O advogado da tribuna, chama pouca atenção. É muito comum ir e voltar vazio. Os homens ditos públicos nada dizem, só arrastam seus claquetes e desdizem muito mais. Nessas horas em que tudo é opaco, em que a iluminação é pouca, quem pode socorrer-nos são os Poetas. Eles podem ajudar-nos a sair desse fundo do fim. Eles nos fazem ver por uma fresta o raio de luz. São figuras que fascinam pelo entretenimento. Têm sempre uma palavra que move, incomoda, faz-nos andar no escuro. A visão deles antecipa-nos o futuro. O sofrimento deles nos poupa – o poeta só é grande se sofrer -. O encantamento de suas palavras nos desacomoda, interpela e leva a pensar. E a pensar com imaginação. Sua visão privilegiada nos inspira o melhor.
Conferem forma à vida e ajudam a esculpir a alma.
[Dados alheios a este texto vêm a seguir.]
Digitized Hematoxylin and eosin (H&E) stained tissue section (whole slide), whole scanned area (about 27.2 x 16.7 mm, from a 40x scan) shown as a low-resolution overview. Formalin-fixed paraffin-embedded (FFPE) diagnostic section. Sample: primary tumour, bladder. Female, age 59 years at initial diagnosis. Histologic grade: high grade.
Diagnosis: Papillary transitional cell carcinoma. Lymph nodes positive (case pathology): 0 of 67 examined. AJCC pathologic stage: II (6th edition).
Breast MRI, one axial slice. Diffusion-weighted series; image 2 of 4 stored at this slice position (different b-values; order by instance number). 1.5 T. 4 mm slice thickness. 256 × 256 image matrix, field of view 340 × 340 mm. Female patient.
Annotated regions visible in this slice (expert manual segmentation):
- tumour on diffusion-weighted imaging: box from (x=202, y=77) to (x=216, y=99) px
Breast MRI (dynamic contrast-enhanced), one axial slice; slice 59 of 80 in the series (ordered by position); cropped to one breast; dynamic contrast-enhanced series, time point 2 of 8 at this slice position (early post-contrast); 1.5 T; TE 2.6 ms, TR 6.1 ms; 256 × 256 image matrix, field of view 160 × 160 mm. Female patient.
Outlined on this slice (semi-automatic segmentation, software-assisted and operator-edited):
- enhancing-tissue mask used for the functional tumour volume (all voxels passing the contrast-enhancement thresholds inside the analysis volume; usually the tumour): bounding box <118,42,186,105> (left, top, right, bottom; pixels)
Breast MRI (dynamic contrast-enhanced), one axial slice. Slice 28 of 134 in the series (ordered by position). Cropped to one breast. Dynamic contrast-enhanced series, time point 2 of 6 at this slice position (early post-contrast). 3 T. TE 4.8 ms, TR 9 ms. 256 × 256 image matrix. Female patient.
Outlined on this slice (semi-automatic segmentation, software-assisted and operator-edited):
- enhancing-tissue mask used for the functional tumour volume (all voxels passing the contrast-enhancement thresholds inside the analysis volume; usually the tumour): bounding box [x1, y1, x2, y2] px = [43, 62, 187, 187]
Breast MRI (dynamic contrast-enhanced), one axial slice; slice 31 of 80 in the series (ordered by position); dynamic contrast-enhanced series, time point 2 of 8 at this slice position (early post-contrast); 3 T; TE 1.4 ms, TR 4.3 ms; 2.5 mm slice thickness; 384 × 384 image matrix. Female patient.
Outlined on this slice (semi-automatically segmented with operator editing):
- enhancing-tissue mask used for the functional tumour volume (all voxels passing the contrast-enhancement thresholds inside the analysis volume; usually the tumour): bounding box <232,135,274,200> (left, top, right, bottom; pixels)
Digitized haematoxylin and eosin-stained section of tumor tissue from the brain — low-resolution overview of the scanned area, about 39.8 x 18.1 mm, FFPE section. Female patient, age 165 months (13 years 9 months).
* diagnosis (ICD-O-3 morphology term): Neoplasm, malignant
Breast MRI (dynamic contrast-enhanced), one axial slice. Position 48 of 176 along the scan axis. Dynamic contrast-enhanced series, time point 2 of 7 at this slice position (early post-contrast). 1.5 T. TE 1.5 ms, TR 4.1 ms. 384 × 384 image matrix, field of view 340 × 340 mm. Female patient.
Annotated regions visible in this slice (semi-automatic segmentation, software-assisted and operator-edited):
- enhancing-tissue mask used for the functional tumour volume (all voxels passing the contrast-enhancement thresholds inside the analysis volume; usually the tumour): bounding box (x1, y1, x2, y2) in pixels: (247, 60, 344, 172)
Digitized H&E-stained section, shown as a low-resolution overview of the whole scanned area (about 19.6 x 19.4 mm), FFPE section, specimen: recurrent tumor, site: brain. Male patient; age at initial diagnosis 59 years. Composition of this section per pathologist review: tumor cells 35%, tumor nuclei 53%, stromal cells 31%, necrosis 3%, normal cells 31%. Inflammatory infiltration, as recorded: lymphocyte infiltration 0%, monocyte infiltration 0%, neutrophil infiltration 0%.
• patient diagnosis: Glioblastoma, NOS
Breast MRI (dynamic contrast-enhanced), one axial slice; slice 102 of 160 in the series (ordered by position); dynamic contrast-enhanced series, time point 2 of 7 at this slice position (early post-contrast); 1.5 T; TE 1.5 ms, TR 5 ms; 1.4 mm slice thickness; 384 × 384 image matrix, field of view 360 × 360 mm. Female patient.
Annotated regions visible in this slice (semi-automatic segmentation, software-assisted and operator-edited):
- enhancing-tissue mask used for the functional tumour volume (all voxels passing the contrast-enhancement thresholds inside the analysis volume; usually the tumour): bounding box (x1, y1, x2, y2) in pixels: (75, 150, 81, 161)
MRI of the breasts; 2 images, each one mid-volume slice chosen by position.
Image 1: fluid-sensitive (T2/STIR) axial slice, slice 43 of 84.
Dão têmpera à luta e ajudam a avançar e acreditar que o mundo está salvo, porque eles, pessoas tão iguais a nós, e ao mesmo tempo enormemente diferentes, continuam a inspirar a raça humana. Voltemos então aos livros dos poetas. Deter-se na leitura de Fernando Pessoa, Manuel Bandeira, Carlos Drumond de Andrade, Thiago de Mello, Vinícius de Moraes, Adélia Prado, Cora Coralina, Manoel de Barros e tantos outros, faz a vida fica melhor e mais inspirada. Experimente. É um pensar para além de toda consagração.